---------- Record extracts

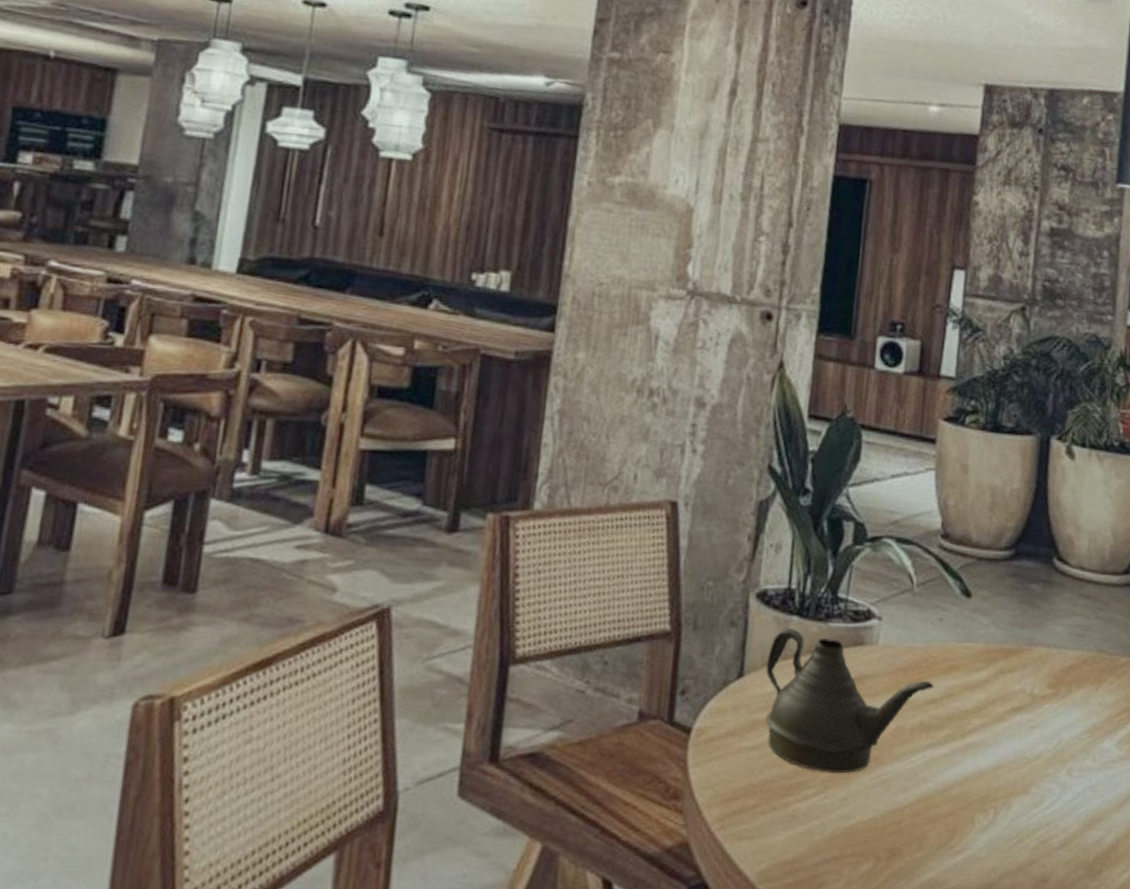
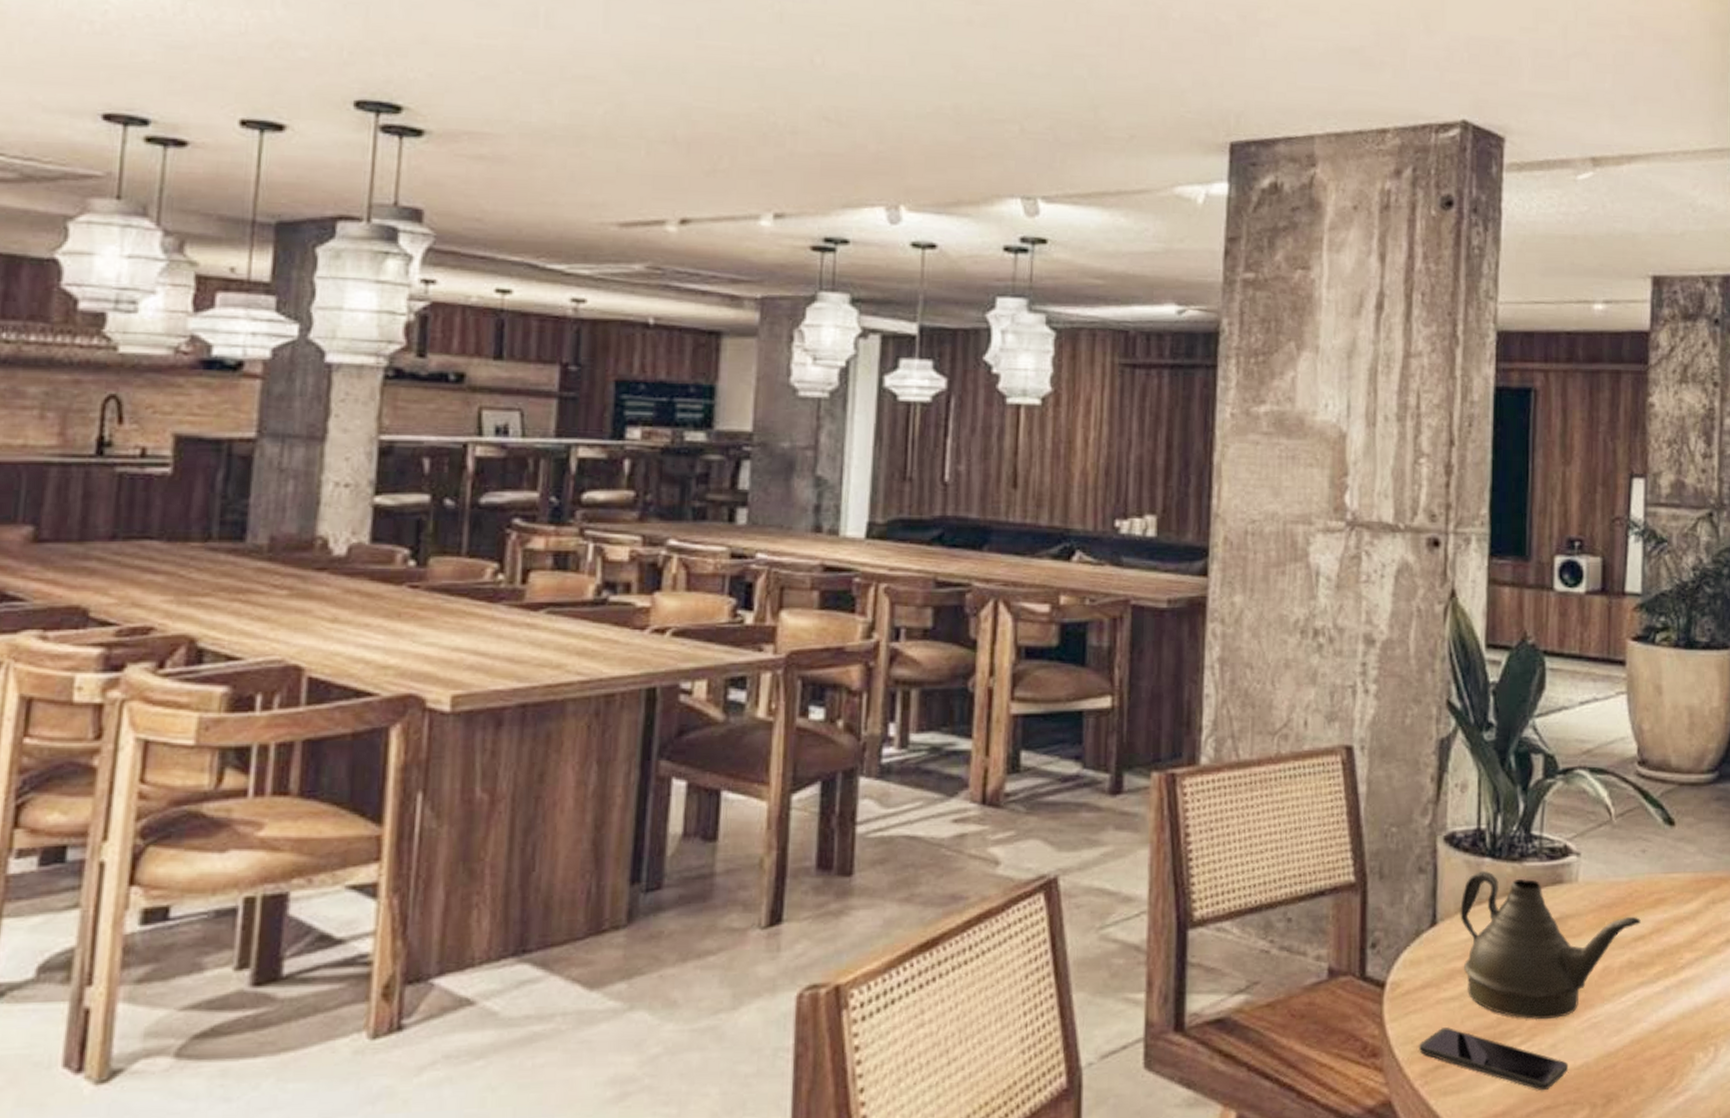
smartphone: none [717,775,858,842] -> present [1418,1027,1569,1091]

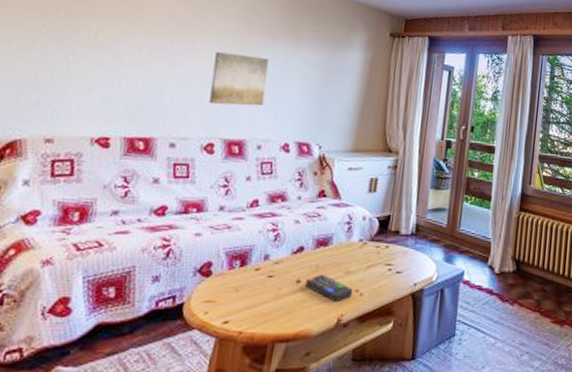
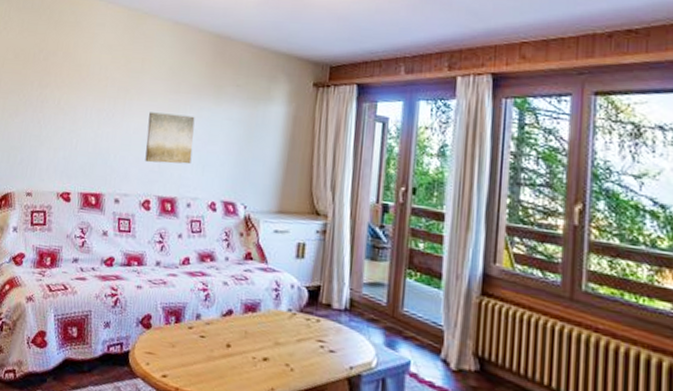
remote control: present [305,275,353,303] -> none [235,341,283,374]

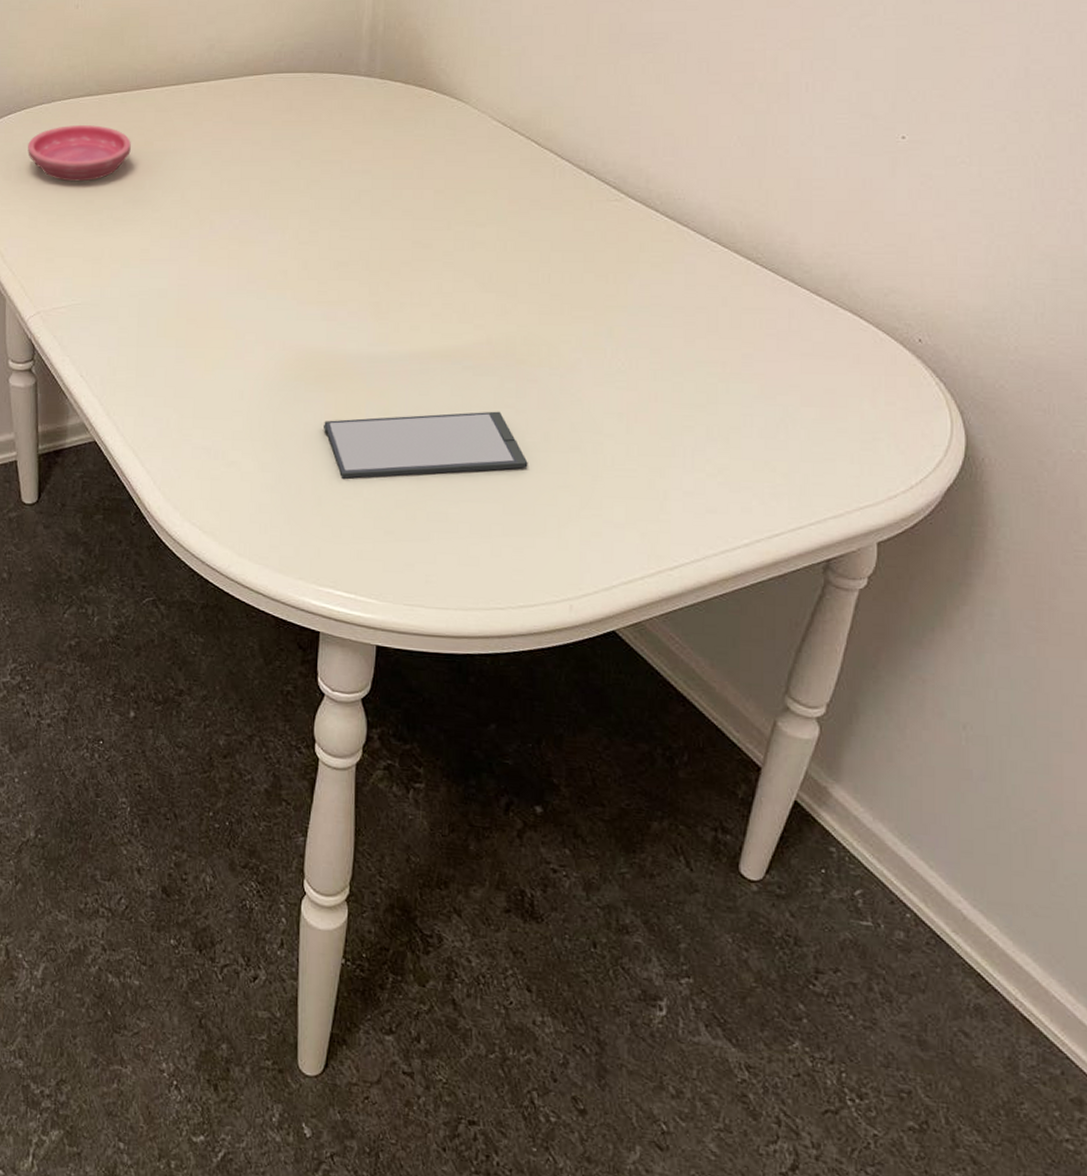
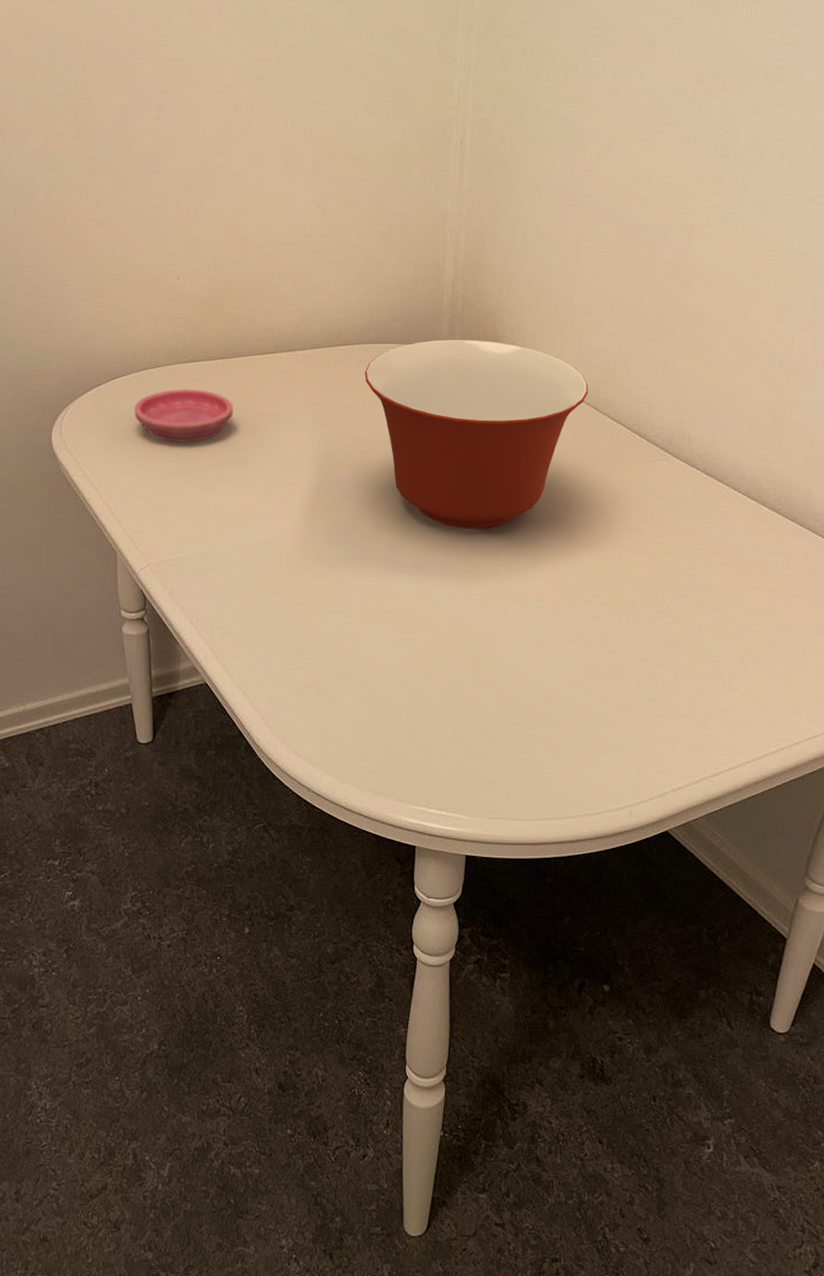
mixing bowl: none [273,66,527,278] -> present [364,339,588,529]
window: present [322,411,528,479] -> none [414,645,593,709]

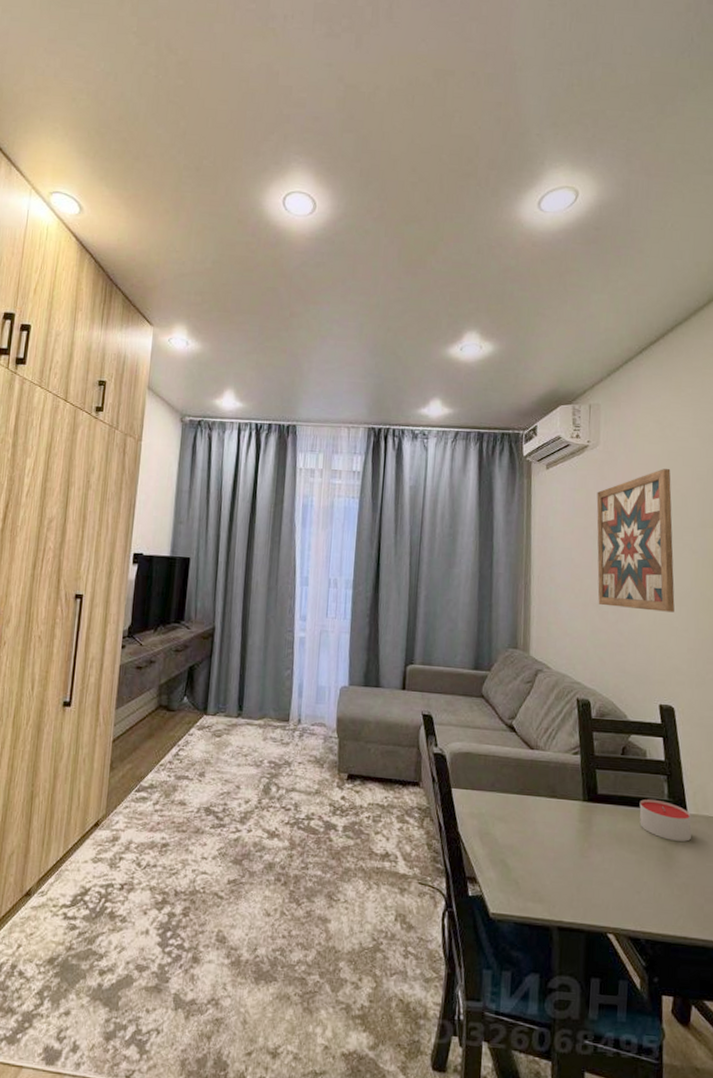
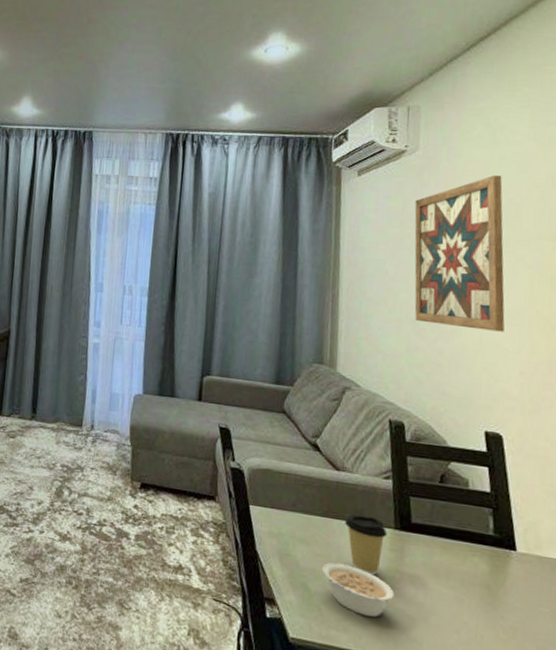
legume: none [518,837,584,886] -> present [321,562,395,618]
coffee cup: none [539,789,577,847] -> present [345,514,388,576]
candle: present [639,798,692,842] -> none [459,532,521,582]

--------------------

== Problem statement ==
There is a line above that contains "coffee cup: none". Copy it and all later lines through the last, exactly, and leave out the rest.

== Written solution ==
coffee cup: none [539,789,577,847] -> present [345,514,388,576]
candle: present [639,798,692,842] -> none [459,532,521,582]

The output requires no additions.